Frère Antoine et sa célèbre colombe, synonyme de paix. Dimanche matin, il était de nouveau présent au-dessus du pont de l’A6 pour bénir les usagers de la route et activant de façon mécanique sa célèbre colombe qui ne le quitte pas depuis des années. Photo Fernand RIBEIRO
Sous son habit monacal, certes de couleur bleue et non pas marron, on pourrait croire un instant que frère Antoine, de son vrai nom Paul Fournel, a été moine par le passé. Il n’en est rien. Ancien oblat à l’abbaye de Citeaux en Côte-d’Or, grande maison mère de l’ordre cistercien, qu’il a rejoint à la sortie de son service militaire, il a toutefois consacré toute sa vie à Dieu.
Frère Antoine est animé par une foi inébranlable
Foi chevillée au corps, Frère Antoine passe l’essentiel de ses journées à arpenter les rues et autres artères principales de la commune de Charnay-lès-Mâcon pour distiller « un message de paix » à toutes celles et ceux qui le croisent et le côtoient, quand il n’est pas dans sa demeure de l’impasse des Petits-Champs à fabriquer des croix en bois.

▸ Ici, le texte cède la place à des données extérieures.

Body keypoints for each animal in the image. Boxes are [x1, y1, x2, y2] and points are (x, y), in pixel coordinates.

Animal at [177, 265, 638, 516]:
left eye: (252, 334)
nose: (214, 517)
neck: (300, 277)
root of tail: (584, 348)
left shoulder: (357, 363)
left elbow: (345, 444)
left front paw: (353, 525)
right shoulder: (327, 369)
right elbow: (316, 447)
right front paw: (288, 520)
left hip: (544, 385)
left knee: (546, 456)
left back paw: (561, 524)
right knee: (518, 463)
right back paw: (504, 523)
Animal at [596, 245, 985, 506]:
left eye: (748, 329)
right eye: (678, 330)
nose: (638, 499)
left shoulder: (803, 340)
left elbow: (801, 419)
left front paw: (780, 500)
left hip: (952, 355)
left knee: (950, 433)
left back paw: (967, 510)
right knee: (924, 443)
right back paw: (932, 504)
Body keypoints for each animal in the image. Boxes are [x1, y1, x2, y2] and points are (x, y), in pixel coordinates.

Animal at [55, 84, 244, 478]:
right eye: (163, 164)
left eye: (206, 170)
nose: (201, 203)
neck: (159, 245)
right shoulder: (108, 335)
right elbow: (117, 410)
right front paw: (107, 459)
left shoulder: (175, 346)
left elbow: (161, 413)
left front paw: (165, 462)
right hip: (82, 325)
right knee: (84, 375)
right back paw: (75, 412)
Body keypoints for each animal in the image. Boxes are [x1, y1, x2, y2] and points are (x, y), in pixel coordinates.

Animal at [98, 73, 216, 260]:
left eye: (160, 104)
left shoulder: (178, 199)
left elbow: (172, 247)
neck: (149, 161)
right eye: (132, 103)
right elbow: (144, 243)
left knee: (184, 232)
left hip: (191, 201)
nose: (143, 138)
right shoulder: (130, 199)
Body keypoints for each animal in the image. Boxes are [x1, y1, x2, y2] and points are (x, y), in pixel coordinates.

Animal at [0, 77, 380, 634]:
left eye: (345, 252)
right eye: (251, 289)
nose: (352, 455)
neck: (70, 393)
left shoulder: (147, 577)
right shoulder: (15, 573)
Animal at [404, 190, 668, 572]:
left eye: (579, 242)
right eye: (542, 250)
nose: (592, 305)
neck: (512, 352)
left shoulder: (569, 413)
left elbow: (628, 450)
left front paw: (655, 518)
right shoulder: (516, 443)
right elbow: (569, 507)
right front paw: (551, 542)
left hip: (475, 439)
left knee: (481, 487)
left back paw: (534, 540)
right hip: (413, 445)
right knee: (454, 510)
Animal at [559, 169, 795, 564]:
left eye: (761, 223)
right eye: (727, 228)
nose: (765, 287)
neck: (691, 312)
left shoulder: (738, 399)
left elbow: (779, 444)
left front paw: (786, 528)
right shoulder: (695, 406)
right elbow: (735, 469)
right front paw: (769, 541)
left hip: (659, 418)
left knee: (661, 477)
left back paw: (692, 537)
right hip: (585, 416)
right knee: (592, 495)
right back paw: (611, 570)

À 76 ans, été comme hiver, frère Antoine continue à sillonner d’un pas de plus en plus hésitant les rues d’une commune qui l’a accueilli il y a un peu plus de 20 ans. « Je suis poussé par le Seigneur », avance-t-il pour expliquer ce rituel immuable. Cette phrase revient souvent dans la conversation de ce natif de Beaune, qui regrette « ne pas avoir été compris à l’abbaye de Citeaux ». Mais depuis qu’il a rejoint la Bourgogne du Sud, il se sent en paix avec lui-même et ne manque jamais une occasion de se porter à hauteur de l’A6, route de Cluny, pour bénir et protéger les automobilistes. Véritable messager de la paix, frère Antoine se complaît dans cette vie simple et trouve refuge dans et à travers la vie du Seigneur. Alors, si vous venez à le croiser dans les rues, surtout n’hésitez pas à lui faire un petit signe, à le klaxonner. En retour, il agitera sa colombe, synonyme d’amour et de paix.